È passato appena un anno dall’introduzione del progetto “La scuola in chiaro”, promosso dal MIUR come “il primo passo verso un’amministrazione più moderna e trasparente”, che aveva previsto per le famiglie la possibilità di iscrivere online i propri figli, in riferimento all’anno scolastico 2012/2013. Rimaneva comunque in vigore anche l’alternativa di effettuare l’iscrizione nel modo tradizionale, consentendo ai genitori di recarsi personalmente presso la scuola.

I destinatari del progetto? Le 11mila scuole di ogni ordine e grado, dalla primaria alla secondaria di secondo grado, per un totale di circa 8 milioni di studenti e 2 milioni di famiglie.
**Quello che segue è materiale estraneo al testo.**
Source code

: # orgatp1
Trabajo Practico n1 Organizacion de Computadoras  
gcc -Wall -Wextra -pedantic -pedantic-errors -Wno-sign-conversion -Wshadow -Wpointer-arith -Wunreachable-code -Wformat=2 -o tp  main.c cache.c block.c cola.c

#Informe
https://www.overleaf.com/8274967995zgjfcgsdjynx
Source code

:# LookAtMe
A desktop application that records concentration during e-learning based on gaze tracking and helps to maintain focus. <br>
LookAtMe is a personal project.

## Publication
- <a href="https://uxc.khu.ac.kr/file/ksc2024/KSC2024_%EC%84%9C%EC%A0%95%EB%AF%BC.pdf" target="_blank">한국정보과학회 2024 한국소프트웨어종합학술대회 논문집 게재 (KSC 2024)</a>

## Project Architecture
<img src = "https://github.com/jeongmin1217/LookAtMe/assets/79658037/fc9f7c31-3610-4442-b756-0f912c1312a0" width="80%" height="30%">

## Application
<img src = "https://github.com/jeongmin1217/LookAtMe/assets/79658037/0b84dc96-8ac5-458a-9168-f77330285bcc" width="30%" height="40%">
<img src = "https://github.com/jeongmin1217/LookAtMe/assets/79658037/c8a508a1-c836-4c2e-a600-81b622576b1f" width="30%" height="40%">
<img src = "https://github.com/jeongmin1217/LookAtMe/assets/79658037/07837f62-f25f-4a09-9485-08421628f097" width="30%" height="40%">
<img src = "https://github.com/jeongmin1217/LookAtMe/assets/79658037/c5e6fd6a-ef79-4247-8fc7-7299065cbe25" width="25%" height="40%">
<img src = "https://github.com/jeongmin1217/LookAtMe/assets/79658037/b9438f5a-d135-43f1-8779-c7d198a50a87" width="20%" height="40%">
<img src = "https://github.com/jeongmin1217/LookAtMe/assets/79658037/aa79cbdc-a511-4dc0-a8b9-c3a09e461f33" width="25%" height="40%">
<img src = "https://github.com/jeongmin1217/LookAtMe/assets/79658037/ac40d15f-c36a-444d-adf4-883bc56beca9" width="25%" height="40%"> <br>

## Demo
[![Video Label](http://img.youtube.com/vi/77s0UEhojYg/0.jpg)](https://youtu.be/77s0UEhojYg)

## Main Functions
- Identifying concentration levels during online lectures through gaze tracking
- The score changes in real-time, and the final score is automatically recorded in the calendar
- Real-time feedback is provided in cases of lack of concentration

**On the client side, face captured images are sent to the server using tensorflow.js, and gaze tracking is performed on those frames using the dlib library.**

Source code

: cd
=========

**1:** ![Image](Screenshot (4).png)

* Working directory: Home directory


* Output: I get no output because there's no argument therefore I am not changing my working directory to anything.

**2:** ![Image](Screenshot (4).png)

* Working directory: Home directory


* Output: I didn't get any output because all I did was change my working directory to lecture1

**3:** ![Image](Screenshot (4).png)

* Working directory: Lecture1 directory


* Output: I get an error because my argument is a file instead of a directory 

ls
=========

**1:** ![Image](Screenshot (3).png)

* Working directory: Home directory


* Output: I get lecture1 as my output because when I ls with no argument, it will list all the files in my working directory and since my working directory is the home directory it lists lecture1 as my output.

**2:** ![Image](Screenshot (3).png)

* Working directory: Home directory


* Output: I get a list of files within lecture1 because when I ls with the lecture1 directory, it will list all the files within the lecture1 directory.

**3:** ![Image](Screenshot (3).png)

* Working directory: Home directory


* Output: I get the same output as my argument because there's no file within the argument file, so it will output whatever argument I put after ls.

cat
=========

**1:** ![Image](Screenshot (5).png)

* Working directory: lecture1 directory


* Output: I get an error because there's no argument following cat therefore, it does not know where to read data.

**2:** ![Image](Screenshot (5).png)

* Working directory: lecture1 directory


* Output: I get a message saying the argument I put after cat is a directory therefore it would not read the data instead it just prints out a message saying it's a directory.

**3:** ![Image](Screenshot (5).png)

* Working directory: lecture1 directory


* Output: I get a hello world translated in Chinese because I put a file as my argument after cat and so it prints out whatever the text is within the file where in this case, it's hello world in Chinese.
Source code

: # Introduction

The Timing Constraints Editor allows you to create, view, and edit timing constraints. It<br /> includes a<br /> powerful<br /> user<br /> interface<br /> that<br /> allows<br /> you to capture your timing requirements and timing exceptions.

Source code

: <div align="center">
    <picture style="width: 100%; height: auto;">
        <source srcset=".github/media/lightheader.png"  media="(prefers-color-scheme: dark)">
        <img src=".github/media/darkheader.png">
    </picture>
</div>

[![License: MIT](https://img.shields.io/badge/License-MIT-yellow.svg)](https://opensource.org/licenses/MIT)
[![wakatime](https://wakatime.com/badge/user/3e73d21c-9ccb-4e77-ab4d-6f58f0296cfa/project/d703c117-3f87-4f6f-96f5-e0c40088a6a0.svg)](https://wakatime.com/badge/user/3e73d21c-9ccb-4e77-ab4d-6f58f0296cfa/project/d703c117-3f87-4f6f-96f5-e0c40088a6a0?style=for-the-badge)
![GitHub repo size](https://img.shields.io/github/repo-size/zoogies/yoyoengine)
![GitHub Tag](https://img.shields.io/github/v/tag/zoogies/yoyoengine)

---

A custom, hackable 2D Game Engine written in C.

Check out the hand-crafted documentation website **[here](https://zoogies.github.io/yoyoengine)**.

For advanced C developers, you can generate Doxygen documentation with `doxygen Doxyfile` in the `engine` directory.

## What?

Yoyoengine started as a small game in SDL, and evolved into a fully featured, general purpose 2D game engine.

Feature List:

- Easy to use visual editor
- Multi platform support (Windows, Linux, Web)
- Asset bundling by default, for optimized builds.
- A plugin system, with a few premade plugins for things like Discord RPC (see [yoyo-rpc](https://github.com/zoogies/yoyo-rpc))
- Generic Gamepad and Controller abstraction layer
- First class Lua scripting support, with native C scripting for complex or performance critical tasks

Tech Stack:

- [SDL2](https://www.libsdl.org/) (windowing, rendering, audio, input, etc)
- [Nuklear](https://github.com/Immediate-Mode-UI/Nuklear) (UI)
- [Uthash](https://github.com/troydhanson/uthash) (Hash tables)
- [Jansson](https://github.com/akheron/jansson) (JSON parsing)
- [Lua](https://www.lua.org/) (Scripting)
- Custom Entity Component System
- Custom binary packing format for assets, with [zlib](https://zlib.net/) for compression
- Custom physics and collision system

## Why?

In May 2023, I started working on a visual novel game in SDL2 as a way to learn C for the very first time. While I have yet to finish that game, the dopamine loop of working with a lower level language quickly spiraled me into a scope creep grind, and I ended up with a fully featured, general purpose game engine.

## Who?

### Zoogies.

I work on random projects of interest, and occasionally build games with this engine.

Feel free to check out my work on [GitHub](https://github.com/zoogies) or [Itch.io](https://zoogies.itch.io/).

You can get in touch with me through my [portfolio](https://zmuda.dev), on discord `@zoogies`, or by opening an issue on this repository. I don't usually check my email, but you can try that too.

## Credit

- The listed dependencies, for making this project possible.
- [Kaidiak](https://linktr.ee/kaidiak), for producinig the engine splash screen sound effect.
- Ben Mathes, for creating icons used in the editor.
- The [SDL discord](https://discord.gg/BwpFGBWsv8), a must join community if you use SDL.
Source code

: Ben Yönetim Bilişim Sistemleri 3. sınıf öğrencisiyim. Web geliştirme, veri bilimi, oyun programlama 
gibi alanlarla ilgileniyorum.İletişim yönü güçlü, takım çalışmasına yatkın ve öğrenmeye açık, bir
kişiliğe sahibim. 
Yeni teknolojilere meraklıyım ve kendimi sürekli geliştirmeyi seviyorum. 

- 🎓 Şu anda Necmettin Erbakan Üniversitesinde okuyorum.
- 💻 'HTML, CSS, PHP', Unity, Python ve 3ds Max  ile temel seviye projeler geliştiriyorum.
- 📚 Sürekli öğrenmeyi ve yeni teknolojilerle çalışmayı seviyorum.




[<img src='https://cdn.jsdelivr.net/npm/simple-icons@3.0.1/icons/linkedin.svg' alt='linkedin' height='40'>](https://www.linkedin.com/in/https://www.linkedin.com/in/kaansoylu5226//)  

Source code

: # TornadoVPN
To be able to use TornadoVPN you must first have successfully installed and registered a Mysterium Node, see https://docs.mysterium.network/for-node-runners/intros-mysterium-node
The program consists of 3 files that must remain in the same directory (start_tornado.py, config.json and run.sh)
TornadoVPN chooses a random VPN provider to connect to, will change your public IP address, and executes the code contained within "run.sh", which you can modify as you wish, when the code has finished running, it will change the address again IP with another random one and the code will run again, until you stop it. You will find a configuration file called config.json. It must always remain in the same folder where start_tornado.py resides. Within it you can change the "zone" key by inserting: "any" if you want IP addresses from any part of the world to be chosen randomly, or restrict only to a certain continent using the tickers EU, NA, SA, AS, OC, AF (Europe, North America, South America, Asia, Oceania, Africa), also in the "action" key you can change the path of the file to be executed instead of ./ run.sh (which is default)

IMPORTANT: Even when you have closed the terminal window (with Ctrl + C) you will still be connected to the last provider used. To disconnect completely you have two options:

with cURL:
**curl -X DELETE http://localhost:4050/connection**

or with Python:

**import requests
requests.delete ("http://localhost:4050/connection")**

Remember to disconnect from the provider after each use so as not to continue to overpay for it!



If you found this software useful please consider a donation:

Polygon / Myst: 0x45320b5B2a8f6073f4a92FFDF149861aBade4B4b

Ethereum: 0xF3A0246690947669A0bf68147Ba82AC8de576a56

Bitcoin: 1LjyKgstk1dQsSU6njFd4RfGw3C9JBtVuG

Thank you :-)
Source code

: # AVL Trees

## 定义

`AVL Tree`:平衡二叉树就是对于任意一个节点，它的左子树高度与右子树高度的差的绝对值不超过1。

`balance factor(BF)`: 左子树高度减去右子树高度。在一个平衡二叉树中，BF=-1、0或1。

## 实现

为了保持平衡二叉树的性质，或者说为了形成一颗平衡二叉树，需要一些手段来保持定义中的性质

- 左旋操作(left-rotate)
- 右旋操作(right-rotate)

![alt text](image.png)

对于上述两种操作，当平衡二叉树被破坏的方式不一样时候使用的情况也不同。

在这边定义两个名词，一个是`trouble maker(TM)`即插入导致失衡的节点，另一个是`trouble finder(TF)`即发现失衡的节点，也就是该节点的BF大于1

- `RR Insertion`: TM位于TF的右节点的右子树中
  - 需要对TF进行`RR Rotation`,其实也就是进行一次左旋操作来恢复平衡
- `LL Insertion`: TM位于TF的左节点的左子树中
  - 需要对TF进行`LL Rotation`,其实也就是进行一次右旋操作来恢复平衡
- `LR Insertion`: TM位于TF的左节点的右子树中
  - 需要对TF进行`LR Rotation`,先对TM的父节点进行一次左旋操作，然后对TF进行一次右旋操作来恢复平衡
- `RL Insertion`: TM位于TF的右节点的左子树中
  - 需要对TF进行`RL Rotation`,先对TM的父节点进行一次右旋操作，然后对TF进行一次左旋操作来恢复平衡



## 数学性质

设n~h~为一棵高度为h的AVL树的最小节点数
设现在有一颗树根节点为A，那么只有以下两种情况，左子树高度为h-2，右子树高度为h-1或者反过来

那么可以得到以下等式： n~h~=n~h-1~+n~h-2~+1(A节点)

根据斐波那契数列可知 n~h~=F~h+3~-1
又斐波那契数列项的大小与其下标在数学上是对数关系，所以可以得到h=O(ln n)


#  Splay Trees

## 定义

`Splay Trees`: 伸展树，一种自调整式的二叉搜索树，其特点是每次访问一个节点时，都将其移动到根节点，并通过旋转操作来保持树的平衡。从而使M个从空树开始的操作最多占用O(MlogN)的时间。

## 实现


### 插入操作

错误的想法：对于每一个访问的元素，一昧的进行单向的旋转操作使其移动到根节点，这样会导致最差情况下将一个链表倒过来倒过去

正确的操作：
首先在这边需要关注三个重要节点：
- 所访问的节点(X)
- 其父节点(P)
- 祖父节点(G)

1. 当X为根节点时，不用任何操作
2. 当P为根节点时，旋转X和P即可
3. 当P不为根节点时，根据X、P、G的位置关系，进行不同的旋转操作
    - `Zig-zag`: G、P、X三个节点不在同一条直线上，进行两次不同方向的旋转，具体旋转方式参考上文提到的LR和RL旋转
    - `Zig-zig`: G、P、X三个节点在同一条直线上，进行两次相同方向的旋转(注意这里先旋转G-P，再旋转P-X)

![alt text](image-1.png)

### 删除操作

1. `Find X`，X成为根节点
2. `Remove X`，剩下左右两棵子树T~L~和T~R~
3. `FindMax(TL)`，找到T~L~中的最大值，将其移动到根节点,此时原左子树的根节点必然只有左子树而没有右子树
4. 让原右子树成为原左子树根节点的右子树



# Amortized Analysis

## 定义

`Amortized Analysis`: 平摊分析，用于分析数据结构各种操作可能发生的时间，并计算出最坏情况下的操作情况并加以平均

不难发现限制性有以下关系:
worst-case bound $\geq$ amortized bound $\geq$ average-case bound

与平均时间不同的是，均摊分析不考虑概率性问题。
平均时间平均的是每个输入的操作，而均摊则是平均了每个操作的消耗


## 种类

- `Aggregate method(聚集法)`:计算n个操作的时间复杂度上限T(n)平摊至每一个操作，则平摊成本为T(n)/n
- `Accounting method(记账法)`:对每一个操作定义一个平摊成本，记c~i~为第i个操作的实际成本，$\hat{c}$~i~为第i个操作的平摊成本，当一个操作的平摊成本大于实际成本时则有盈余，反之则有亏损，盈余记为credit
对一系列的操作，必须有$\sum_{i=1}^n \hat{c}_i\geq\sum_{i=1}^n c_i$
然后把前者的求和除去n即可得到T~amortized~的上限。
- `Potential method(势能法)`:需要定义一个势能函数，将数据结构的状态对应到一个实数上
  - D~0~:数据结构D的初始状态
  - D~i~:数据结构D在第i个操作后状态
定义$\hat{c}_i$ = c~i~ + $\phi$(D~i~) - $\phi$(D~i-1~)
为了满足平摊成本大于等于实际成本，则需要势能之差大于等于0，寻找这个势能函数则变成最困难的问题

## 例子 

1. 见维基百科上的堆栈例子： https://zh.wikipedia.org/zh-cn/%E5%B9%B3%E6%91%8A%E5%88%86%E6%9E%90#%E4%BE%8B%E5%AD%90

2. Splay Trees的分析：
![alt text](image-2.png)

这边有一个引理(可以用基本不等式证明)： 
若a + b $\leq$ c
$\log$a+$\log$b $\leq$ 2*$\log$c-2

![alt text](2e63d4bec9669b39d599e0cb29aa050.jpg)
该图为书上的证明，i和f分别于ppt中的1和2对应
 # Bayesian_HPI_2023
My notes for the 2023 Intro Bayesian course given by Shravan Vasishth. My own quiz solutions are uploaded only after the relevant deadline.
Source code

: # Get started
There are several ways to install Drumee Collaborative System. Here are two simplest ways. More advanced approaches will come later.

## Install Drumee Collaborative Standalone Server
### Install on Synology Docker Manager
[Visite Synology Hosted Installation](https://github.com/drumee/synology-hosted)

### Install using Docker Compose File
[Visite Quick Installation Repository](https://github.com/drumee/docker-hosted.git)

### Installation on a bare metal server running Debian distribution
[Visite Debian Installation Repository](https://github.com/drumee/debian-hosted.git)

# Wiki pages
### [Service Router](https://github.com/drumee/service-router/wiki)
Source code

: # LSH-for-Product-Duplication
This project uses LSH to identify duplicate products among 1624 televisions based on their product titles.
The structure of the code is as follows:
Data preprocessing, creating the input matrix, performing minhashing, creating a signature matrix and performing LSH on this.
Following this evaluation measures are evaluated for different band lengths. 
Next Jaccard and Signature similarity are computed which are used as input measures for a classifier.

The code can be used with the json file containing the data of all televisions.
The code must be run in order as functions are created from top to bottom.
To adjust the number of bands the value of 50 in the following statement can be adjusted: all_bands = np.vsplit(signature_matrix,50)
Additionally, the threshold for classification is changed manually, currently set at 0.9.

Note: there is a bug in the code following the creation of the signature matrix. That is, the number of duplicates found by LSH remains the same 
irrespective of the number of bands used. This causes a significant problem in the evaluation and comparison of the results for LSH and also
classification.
Un’iniziativa sperimentale ma sicuramente ambiziosa, che veniva concepita anche come strumento di miglioramento per il mondo scolastico stesso, che poteva così fornire tutti i dati in possesso sull’offerta didattica e sulla qualità degli istituti.

La novità, resa pubblica solamente nei giorni scorsi, è che dal prossimo anno scolastico 2013/2014 la procedura di iscrizione scolastica è divenuta esclusivamente informatizzata , precludendo ai genitori la possibilità di procedere con le normali burocrazie cartacee: niente più lunghe code presso le segreterie scolastiche e moduli da compilare, ma un unico sito web tramite cui avviare il processo.

Dopo registri e pagelle online, novità obbligatorie già introdotte quest’anno, arrivano ora anche iscrizioni via internet… possiamo quindi considerare completa la rivoluzione digitale degli istituti scolastici? Le scuole rispondono dotandosi della tecnologia che consentirà loro tale passaggio, ma, dal canto loro, sono ancora molte le famiglie italiane sfornite di qualsiasi accesso ad internet (circa 350mila stando alle ultime statistiche ISTAT), rendendo non solo difficoltosa la reale messa in pratica di tale provvedimento, ma ancor più necessaria la richiesta di supporto da parte dell’istituzione scolastica.